The sounds of a scuffle filled his earpiece and he cursed under his breath as he crossed the street and came within twenty yards of the SUV, which had rolled to a stop. The driver’s-side door popped open and the guy stepped out. A siren blared from somewhere beyond view. Someone shouted something, and, though he couldn’t make out its content, Cortez knew it was a command of some sort.
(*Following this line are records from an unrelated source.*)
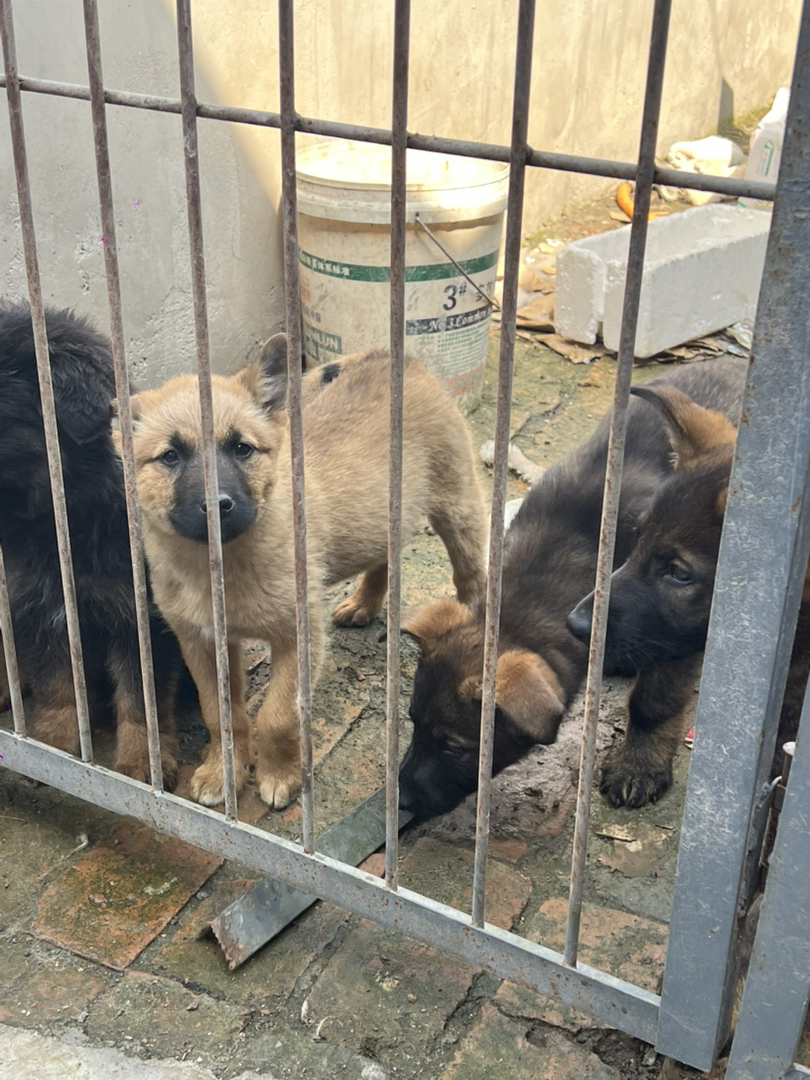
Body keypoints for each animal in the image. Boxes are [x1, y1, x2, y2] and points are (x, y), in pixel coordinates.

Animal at [0, 301, 181, 783]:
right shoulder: (39, 612)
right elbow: (59, 687)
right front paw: (57, 749)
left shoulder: (139, 620)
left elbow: (140, 700)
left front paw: (142, 765)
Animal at [128, 335, 486, 809]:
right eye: (170, 457)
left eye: (241, 448)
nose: (218, 505)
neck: (220, 567)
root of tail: (392, 357)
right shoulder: (202, 644)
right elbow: (221, 715)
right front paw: (221, 772)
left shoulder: (297, 640)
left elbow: (277, 716)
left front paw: (279, 776)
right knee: (384, 557)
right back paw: (364, 604)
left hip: (458, 506)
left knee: (473, 577)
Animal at [398, 358, 746, 821]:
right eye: (412, 722)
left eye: (456, 748)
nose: (400, 799)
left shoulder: (678, 632)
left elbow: (654, 702)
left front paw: (639, 765)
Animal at [567, 380, 810, 807]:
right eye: (638, 537)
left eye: (679, 573)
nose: (577, 625)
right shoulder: (676, 636)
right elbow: (653, 700)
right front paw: (639, 765)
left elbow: (789, 732)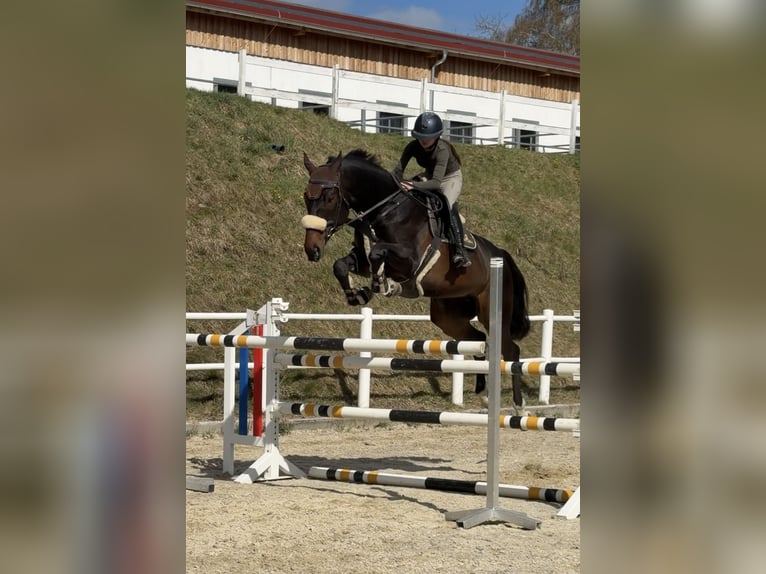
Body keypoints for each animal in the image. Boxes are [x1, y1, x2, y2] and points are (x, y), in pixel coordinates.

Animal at [300, 149, 531, 412]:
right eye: (306, 196)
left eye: (329, 197)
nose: (312, 249)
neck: (385, 209)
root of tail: (500, 253)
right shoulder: (361, 261)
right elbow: (341, 265)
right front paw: (358, 294)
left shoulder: (409, 260)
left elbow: (377, 252)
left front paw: (384, 284)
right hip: (447, 314)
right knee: (478, 340)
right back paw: (483, 394)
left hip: (491, 311)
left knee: (510, 349)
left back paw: (519, 405)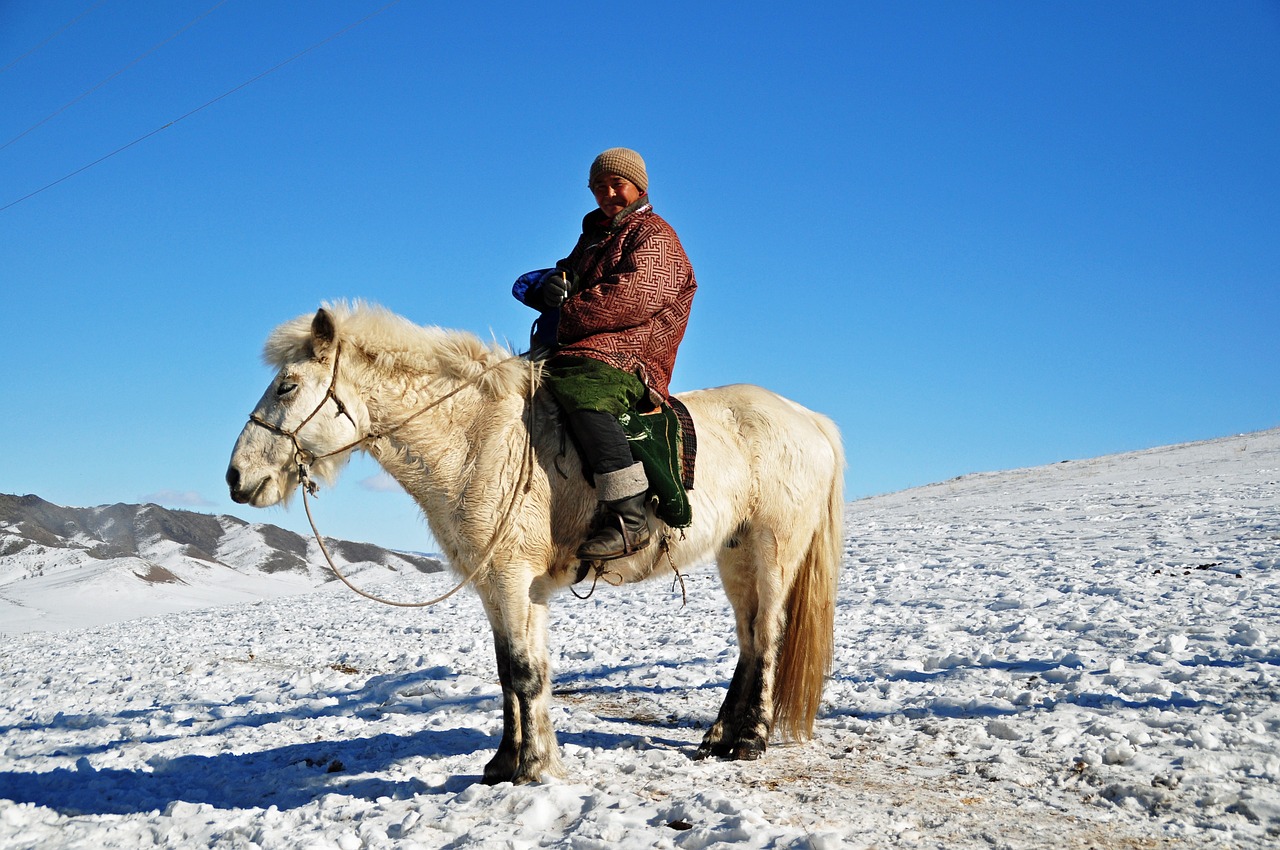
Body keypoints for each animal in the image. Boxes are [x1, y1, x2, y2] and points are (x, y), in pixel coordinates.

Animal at [225, 303, 844, 783]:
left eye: (287, 385)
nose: (236, 477)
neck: (476, 440)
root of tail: (809, 419)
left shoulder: (511, 578)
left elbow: (525, 672)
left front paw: (532, 769)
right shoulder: (504, 588)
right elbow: (513, 671)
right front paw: (510, 762)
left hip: (773, 548)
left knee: (768, 633)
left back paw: (751, 740)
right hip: (735, 553)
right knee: (747, 636)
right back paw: (717, 736)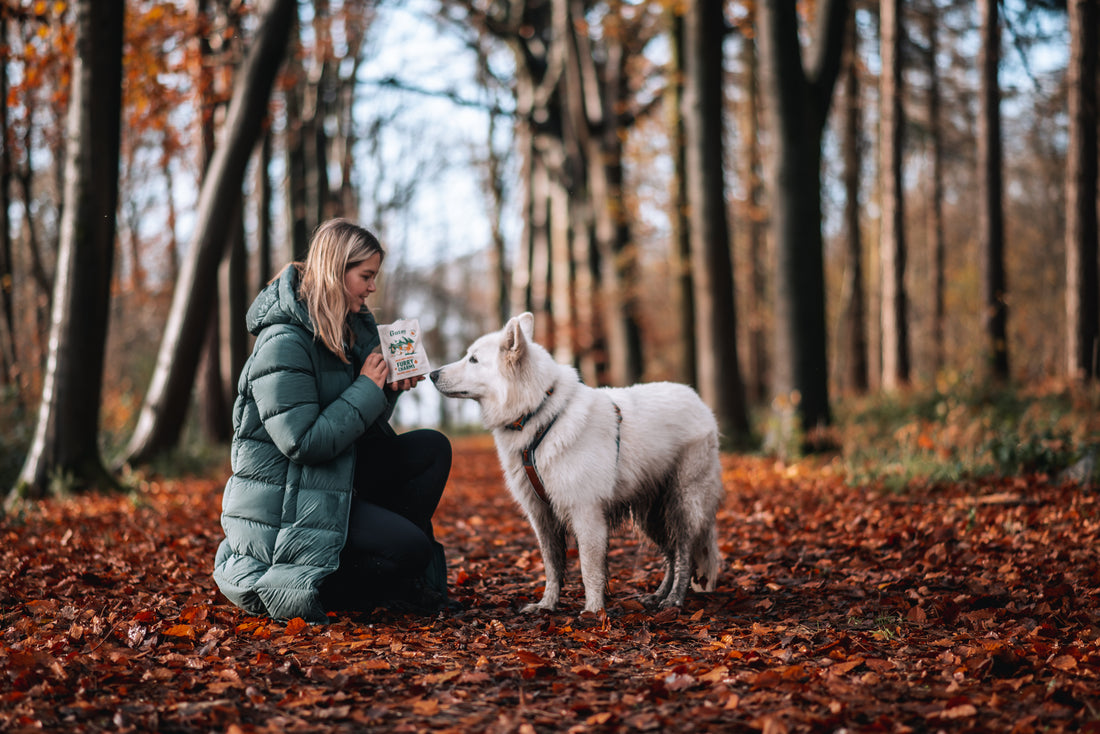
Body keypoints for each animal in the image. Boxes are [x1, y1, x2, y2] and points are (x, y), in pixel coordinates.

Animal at [426, 314, 721, 616]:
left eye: (473, 359)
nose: (432, 374)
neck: (539, 415)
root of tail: (698, 401)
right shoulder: (542, 517)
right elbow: (552, 567)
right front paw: (547, 604)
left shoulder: (586, 513)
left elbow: (589, 568)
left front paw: (593, 611)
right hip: (651, 516)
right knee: (671, 554)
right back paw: (658, 596)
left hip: (683, 504)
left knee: (684, 553)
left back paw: (674, 599)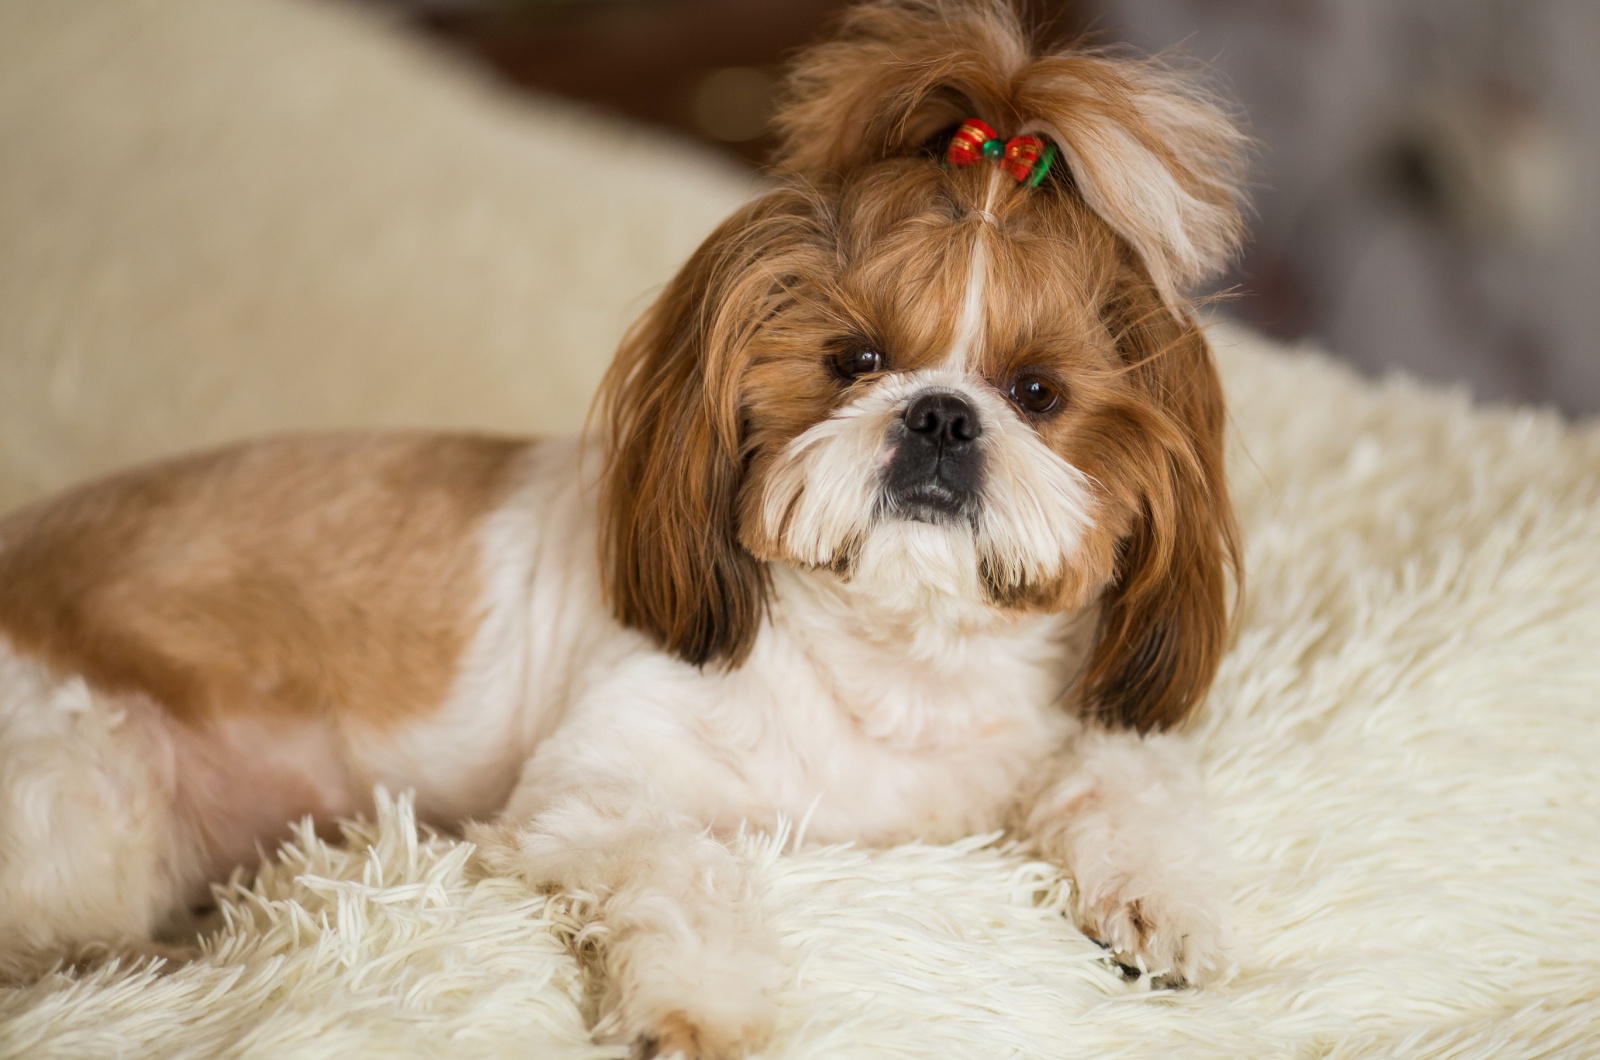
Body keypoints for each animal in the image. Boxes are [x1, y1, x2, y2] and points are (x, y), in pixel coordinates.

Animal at [0, 0, 1241, 1056]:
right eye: (853, 359)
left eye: (1036, 392)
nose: (939, 413)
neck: (890, 662)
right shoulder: (588, 792)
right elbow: (683, 864)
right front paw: (703, 1004)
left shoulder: (1051, 729)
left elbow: (1120, 771)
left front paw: (1164, 898)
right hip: (91, 786)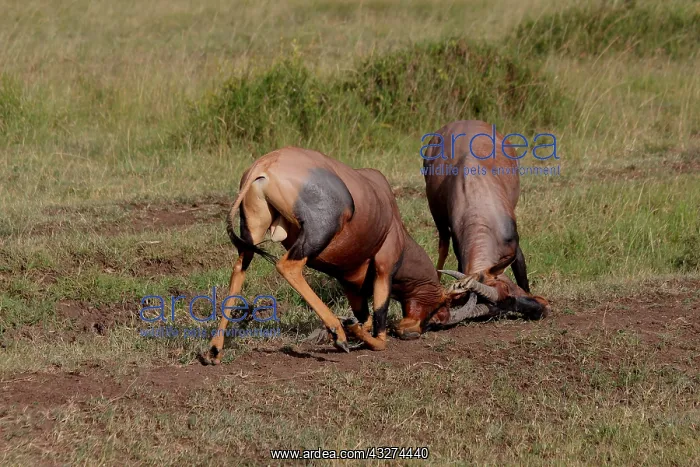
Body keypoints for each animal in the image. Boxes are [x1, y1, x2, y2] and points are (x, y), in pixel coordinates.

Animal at [201, 147, 491, 365]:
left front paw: (353, 328)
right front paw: (352, 331)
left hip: (250, 234)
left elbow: (364, 316)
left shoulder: (350, 282)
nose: (410, 332)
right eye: (439, 312)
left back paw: (215, 350)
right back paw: (338, 333)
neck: (389, 211)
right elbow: (379, 324)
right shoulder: (384, 267)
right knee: (288, 266)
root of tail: (262, 166)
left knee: (239, 269)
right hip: (319, 231)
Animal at [422, 120, 551, 319]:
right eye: (497, 312)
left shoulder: (513, 245)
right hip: (439, 218)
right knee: (443, 244)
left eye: (507, 287)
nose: (541, 309)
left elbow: (521, 270)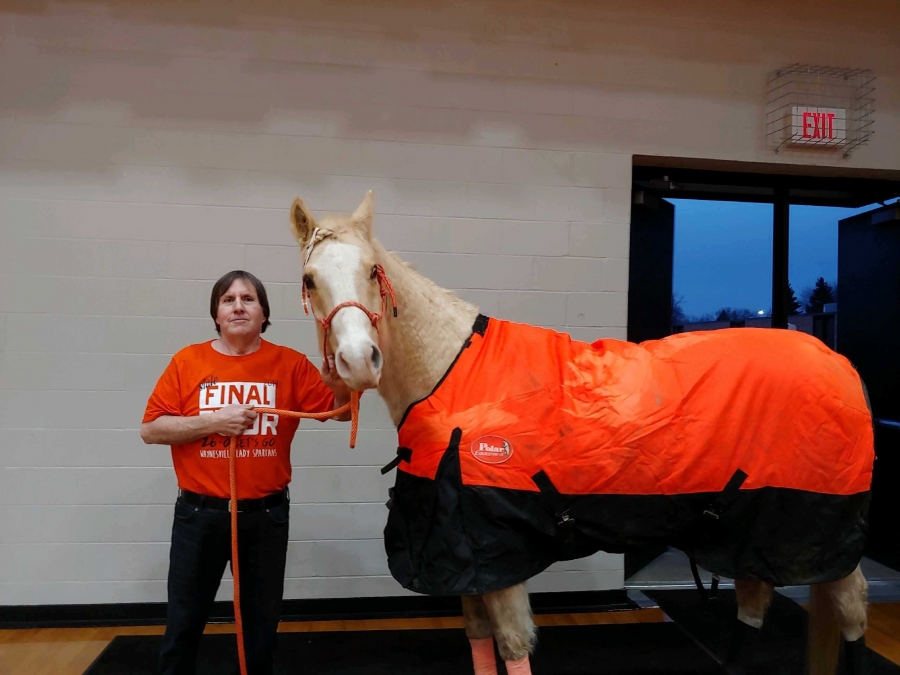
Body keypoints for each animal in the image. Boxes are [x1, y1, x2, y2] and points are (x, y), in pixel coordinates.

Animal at [288, 191, 872, 675]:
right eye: (310, 279)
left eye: (372, 271)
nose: (359, 361)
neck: (451, 376)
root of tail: (838, 362)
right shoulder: (463, 564)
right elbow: (479, 643)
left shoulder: (500, 558)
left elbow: (513, 650)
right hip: (753, 536)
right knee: (754, 611)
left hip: (812, 534)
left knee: (854, 616)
“Shit,” Vasconez breathed. “Cop.”

Cortez’s heart pounded as he closed in on the scene. “Do not engage,” he said. “I repeat—”

The crack of a gunshot stopped him in midsentence. Damn, damn, damn.

Even as he continued toward his quarry, the beating of helicopter blades sounded from behind, growing louder, reverberating from the walls of the nearby storefronts, the noise drowning out all else. Rotor wash caught the tails of his coat, whipping them around his legs.

Whipping around, expecting to see his team’s helicopter, he caught sight of another craft, a black helicopter, touching down in the middle of the street. He stopped dead, and a moment later a side door slid open and a big, blond-haired guy stepped onto the pavement. A gray-haired man with the thick chest and shoulders of a bull and a smallish guy with brown hair and a mustache followed. The maelstrom whipped up by the helicopter parted their jackets and Cortez was sure he spotted at least one holstered weapon among the three of them. Apparently they’d missed the gunshot and had no idea they’d just touched down in a hot zone. Good, he thought. He knew how to play this one to his benefit.